Diane von Furstenberg credits her mother, Liliane Halfin (born Nahmias), with teaching her a number of valuable life lessons.
What Halfin, a Holocaust survivor, experienced at Auschwitz, also shapes every one of von Furstenberg’s days.
My first gratitude every day is that my mother survived [the Holocaust]
, the designer tells PEOPLE as she discusses her trailblazing career ahead of the release of the documentary Diane von Furstenberg: Woman in Charge.
The Impact of Her Mother’s Legacy
Speaking to PEOPLE, von Furstenberg shares, My mother was a 21-year-old girl, and she was passing fake papers to Jewish people. She was arrested because she was doing resistance.
She was so afraid that she was going to be tortured to give names of the others that she [told officers], ‘I don’t know anything. I’m hiding here because I’m Jewish.’ A woman at the police station where she was taken said, ‘Don’t tell them you’re Jewish because they’re going to take you away.’ But anyway, it was too late
, she says.
A Story of Survival
Von Furstenberg shares that her mother was taken to a prison which happened to be at a military school that had been converted. It served as a holding place for people to be sent to concentration camps.
They would stay there until they were 1,000. And when they were 1,000, they would take them to the train to go to Auschwitz
, von Furstenberg explains. By the time her mother got arrested, she was on one of the last convoys to leave the prison.
Diane and her mother Liliane Halfin circa 1946. Courtesy Diane von Furstenberg Archive.
The Gratitude and Legacy
Von Furstenberg’s mother miraculously survived, giving rise to a dynasty. Diane comments,I was born 18 months after my mother was just a few bones in a field of ashes. She wasn’t supposed to survive, but she survived, and my birth was a miracle.

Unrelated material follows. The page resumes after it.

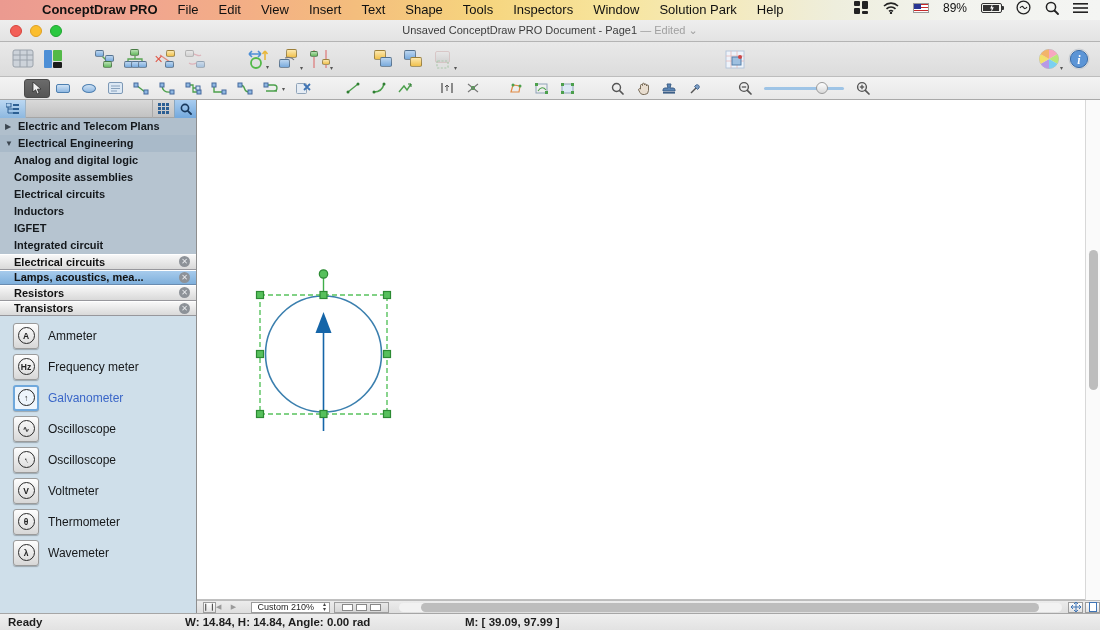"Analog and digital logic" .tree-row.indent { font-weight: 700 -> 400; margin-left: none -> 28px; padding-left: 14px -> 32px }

A Personal Journey Reflected in Film
Diane von Furstenberg: Woman in Charge, co-directed by Academy Award winner Sharmeen Obaid-Chinoy and Trish Dalton, delves deeply into von Furstenberg’s legacy. “Lucky for us, Diane saves everything,” filmmaker Obaid-Chinoy tells THR.
Navigating Career Challenges
This documentary also highlights the historic significance of Furstenberg’s infamous wrap dress created in 1972 which became an embodiment of women’s liberation and empowerment.